Task directions: Each line below from the one containing "left shoulder: (177, 121)" through the one containing "left knee: (252, 210)" should be output exactly as it stands, and no other line should appear.

Data supplied:
================
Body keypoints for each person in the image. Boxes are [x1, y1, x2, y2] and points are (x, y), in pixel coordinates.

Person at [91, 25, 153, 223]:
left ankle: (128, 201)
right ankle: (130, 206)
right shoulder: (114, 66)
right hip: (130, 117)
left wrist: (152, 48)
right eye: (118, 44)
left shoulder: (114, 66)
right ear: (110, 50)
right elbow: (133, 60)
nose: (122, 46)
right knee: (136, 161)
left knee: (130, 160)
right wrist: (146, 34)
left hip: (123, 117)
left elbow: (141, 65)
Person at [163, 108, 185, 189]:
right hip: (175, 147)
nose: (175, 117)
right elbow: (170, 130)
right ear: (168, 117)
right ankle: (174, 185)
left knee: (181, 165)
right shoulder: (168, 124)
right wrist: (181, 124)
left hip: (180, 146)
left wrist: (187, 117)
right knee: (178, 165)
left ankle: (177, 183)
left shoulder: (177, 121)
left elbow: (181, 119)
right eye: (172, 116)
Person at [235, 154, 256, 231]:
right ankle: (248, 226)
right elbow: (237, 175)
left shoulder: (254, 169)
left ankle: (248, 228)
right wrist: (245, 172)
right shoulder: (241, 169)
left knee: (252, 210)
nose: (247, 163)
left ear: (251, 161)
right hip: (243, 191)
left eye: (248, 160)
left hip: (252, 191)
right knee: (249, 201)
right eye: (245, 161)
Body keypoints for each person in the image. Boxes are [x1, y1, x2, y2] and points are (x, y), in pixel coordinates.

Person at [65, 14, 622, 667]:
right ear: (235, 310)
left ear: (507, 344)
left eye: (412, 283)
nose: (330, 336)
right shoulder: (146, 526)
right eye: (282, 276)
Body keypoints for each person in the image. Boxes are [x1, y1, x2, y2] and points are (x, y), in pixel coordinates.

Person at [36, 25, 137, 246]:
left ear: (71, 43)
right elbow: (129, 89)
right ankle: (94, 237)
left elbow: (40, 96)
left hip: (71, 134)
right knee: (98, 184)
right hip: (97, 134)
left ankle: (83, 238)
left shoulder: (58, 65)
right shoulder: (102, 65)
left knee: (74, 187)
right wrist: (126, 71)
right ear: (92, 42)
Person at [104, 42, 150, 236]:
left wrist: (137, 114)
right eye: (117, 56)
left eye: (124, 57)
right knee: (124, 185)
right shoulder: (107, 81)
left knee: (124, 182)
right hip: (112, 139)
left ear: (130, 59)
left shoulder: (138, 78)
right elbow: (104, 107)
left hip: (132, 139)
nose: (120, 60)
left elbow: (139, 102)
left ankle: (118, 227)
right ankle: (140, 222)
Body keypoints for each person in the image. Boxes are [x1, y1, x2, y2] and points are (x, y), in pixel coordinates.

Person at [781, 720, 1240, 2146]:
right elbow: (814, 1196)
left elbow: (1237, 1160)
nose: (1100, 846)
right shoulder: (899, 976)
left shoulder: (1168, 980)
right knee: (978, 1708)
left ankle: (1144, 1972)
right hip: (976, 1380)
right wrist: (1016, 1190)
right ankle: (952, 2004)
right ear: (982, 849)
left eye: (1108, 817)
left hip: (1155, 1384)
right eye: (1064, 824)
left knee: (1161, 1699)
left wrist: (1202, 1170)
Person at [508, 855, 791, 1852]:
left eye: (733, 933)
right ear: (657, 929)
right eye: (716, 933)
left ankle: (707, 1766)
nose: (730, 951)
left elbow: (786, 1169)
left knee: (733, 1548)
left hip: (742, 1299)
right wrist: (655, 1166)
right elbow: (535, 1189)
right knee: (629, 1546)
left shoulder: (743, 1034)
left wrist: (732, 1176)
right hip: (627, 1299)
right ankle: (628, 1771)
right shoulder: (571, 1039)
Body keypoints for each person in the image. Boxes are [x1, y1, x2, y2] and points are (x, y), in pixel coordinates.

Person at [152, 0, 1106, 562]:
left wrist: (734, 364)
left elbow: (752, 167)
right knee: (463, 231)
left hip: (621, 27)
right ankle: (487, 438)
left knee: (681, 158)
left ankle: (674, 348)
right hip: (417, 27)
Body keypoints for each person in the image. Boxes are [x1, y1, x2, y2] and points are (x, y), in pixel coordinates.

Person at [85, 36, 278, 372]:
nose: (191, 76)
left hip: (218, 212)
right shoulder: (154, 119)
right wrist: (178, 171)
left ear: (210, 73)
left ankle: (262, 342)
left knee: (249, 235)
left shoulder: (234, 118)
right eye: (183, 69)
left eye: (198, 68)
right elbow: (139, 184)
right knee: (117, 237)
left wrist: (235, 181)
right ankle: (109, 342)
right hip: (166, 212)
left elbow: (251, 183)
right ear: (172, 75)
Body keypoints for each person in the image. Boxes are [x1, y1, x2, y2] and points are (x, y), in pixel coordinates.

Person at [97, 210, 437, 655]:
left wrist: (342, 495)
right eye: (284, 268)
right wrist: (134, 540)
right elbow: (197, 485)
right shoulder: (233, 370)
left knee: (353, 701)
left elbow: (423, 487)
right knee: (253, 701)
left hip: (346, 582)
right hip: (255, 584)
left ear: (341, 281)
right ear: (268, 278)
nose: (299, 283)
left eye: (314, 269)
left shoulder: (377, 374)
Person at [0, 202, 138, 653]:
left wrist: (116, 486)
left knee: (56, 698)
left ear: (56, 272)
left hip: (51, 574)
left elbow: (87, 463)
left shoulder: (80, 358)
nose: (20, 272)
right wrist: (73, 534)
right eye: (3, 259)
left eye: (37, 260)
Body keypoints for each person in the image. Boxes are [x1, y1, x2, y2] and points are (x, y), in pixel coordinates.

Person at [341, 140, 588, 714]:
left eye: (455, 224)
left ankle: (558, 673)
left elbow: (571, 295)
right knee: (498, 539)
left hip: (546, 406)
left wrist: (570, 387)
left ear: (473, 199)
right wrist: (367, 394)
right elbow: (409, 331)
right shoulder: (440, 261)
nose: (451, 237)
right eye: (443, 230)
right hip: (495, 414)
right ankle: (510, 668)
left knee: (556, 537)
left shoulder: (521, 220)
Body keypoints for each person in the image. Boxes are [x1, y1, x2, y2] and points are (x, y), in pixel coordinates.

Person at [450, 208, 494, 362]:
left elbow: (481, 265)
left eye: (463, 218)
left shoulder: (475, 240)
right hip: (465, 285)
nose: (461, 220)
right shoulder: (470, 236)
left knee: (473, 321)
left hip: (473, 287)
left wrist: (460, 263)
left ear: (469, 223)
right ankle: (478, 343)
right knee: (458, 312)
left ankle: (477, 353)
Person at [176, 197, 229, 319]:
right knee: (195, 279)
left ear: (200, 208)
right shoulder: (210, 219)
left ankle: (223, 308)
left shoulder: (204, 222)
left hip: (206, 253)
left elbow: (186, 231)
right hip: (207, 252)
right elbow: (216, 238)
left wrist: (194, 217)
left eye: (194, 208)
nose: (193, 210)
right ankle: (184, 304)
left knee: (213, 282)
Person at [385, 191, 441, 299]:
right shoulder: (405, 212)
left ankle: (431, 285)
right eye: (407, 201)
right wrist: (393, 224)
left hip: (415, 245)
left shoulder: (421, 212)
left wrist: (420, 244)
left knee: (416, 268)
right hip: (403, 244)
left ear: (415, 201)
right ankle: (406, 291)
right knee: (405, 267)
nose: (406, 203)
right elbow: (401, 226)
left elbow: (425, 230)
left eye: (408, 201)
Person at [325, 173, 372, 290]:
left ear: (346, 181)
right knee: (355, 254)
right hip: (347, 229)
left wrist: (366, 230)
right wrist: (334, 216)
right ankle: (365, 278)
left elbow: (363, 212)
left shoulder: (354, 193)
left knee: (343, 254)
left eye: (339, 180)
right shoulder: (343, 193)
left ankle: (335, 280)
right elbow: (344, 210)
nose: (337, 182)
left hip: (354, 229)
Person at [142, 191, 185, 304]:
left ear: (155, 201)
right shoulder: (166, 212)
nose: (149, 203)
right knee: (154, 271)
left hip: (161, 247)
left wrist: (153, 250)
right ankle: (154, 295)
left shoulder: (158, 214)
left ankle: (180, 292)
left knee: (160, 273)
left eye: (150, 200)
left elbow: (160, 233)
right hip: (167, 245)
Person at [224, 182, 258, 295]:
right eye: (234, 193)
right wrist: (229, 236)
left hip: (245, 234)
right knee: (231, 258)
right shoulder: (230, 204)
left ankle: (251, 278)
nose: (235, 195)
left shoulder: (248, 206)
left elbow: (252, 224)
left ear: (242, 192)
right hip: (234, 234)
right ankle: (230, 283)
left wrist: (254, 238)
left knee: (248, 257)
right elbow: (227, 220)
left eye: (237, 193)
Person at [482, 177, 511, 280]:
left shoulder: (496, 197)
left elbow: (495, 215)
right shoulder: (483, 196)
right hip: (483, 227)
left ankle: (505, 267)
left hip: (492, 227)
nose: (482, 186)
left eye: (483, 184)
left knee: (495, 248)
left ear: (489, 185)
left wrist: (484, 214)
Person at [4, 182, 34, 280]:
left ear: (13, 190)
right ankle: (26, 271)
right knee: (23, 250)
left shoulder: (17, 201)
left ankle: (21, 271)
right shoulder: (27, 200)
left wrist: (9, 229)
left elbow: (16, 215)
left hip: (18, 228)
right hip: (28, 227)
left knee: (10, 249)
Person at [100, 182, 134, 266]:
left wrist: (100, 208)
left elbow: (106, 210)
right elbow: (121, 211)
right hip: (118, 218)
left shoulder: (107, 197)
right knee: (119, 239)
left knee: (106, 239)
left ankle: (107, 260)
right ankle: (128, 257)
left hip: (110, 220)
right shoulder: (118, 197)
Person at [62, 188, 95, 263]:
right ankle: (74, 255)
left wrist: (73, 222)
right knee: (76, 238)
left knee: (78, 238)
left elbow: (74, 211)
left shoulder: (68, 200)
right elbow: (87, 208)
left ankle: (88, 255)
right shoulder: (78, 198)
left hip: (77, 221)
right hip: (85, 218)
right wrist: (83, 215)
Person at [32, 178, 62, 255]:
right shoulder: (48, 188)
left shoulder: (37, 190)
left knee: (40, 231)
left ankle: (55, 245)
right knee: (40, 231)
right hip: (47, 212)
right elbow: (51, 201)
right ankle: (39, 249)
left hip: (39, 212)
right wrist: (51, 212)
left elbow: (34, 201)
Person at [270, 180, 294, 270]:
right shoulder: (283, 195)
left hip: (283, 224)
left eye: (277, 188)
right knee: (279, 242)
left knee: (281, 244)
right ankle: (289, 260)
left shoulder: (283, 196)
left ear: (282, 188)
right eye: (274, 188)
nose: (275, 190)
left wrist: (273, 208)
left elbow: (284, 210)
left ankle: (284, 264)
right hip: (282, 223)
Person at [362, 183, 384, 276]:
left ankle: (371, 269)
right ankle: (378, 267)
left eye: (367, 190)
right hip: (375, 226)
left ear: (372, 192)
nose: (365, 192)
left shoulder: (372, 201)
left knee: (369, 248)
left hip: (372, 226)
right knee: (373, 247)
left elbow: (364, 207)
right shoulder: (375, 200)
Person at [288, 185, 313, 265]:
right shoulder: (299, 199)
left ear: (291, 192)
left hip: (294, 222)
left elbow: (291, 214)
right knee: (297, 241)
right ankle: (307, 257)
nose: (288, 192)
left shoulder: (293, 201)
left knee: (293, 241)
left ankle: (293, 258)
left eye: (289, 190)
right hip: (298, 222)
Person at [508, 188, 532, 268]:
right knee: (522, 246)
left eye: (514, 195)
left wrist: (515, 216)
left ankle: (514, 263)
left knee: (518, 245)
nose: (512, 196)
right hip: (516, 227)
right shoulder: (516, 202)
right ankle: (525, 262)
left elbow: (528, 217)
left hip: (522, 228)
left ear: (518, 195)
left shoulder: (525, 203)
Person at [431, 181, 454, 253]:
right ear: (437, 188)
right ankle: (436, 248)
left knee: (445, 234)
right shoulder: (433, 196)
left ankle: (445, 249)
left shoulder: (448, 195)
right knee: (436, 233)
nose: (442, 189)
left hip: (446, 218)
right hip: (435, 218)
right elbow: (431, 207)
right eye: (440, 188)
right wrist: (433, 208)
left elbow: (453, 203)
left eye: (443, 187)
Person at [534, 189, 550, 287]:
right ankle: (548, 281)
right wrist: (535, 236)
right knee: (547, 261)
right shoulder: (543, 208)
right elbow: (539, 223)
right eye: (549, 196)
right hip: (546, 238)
================
Task answer:
left shoulder: (177, 121)
left elbow: (181, 119)
right eye: (172, 116)
Person at [235, 154, 256, 231]:
right ankle: (248, 226)
right elbow: (237, 175)
left shoulder: (254, 169)
left ankle: (248, 228)
right wrist: (245, 172)
right shoulder: (241, 169)
left knee: (252, 210)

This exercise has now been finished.